A slight majority (54%) of property /casualty insurance industry professionals think insurers will succeed in defeating legal and political attempts to force them to pay business interruption claims from the coronavirus pandemic.
A slight majority (55%) also believe that that the industry should accept the presumption that health care and other frontline workers with COVID-19 contracted the disease while on the job and thus make them eligible for workers’ compensation coverages.
Business interruption and workers’ compensation have emerged as two insurance controversies amid the coronavirus pandemic.
According to results of the Wells Media 2020 Property/Casualty Insurance Industry Coronavirus Survey, while 54% believe the court and legislative efforts seeking business interruption payments will fail, and only 15% believe they will succeed, almost one-third ( 31%) are not sure what will happen.
Hundreds of commercial policyholders are suing insurers seeking payments for business lost due to the shutdowns during the coronavirus crisis. They are pressing various arguments including that their policies do not contain an exemption for viruses, that the shutdown is covered because it was ordered by a civil authority order, or that the virus amounted to property damage.
The insurance industry has been pushing back, arguing that no coverage is owed under most commercial property insurance policies for business income losses caused by COVID-19 closure orders. Insurers argue that business interruption policies are only triggered when actual physical property damage prevents a business from operating.
Earlier this month the first decision in a state court came down decidedly in favor of the industry. Judge Joyce Draganchuk of Michigan’s 30th Circuit Court ruled verbally on July 1 that some tangible alteration to a property is required to trigger coverage. What’s more, a virus exclusion in the property insurance policy would have barred coverage even if the claimants had alleged the virus did cause physical damage, the judge said.
In workers’ compensation, the controversy centers around proving if the virus was contracted on the job. Unlike in a back strain where it is typically straightforward that the injury occurred while on the job, it’s more difficult to determine the origins of diseases like COVID-19.
In most states, workers have to prove they got the virus on the job to qualify for workers’ compensation. However, some states have shifted the burden of proof for coverage of job-related COVID-19 so that workers including first responders and nurses don’t have to prove how they got the virus on the job.

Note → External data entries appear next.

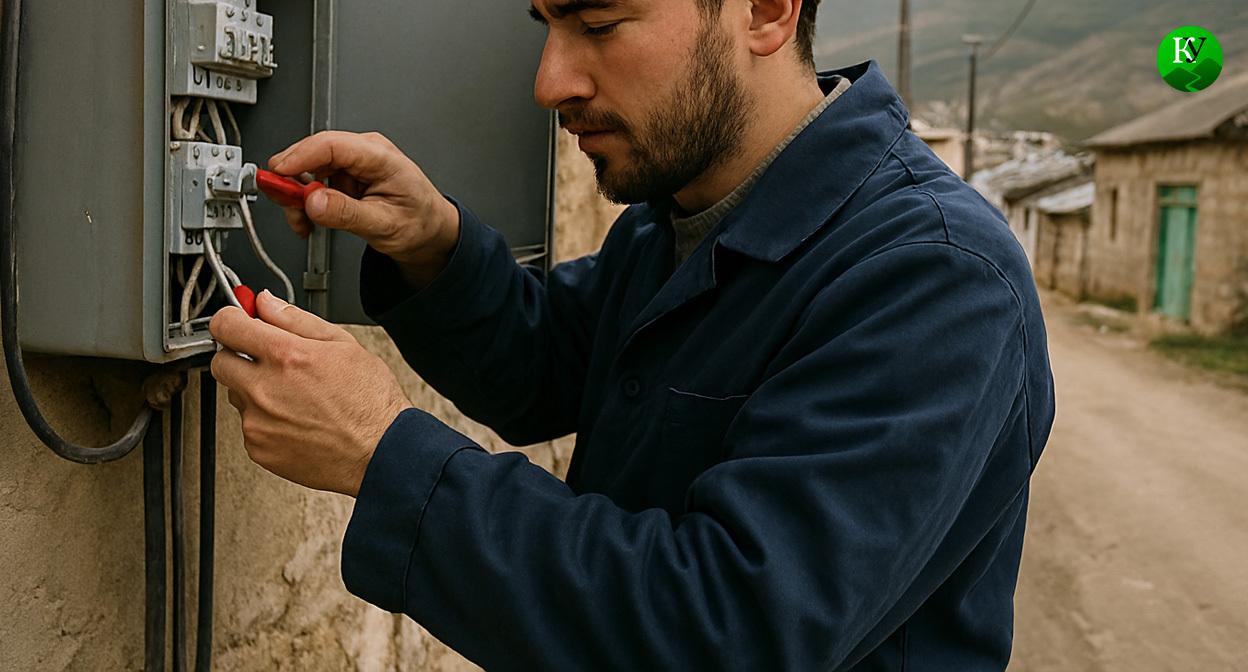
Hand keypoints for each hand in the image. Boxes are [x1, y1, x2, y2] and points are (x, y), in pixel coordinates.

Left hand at [209, 290, 413, 496]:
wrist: (381, 452)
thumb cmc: (370, 401)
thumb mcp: (343, 344)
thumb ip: (295, 320)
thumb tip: (266, 303)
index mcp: (285, 356)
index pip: (225, 325)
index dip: (232, 319)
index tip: (239, 322)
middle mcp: (264, 389)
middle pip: (220, 361)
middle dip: (238, 355)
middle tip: (268, 361)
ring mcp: (258, 422)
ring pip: (237, 395)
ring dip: (255, 391)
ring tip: (295, 397)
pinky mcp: (259, 449)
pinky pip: (249, 426)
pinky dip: (266, 421)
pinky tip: (297, 420)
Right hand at [269, 131, 460, 290]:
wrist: (430, 232)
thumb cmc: (419, 223)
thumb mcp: (384, 225)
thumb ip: (346, 214)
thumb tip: (313, 202)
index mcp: (380, 156)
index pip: (331, 144)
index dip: (299, 157)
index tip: (277, 174)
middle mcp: (364, 153)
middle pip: (313, 154)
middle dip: (293, 180)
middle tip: (284, 204)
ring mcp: (353, 164)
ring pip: (308, 169)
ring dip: (297, 195)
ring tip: (303, 222)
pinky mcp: (344, 176)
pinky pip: (313, 182)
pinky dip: (305, 201)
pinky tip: (309, 218)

The 2020 Property/Casualty Insurance Industry Coronavirus Survey found that a majority (55%) in the P/C insurance industry support granting the workers’ compensation presumption in favor of the workers. Meanwhile, 27% do not support it and 18% are not sure.

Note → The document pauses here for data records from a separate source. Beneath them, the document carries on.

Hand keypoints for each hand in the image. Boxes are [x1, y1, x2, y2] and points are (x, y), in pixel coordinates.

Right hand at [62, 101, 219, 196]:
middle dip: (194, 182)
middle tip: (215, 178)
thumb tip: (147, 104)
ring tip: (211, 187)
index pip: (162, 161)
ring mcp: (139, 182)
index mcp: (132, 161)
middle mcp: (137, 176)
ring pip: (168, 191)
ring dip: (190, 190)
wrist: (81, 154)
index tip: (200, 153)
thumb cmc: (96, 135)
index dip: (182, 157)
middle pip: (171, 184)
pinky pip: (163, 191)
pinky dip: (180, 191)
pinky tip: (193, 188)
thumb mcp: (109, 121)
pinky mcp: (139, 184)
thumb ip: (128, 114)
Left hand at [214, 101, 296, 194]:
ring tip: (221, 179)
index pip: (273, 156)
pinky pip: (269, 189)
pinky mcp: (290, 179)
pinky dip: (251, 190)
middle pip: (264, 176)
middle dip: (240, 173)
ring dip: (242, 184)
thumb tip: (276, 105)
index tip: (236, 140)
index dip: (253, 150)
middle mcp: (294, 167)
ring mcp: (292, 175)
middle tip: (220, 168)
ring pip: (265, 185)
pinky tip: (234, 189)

Wells Media Group conducted the Property/Casualty Insurance Industry Coronavirus Survey online from May 26 through June 12, 2020. For that period, the survey was available to readers on three of Wells Media’s sites: InsuranceJournal.com, CarrierManagement.com and ClaimsJournal.com, all of which serve the property/casualty insurance industry. A total of 1,704 respondents participated. They work for agencies and brokerages, insurers and reinsurers, vendors to the industry, and other industry-related organizations in all areas and levels of responsibility.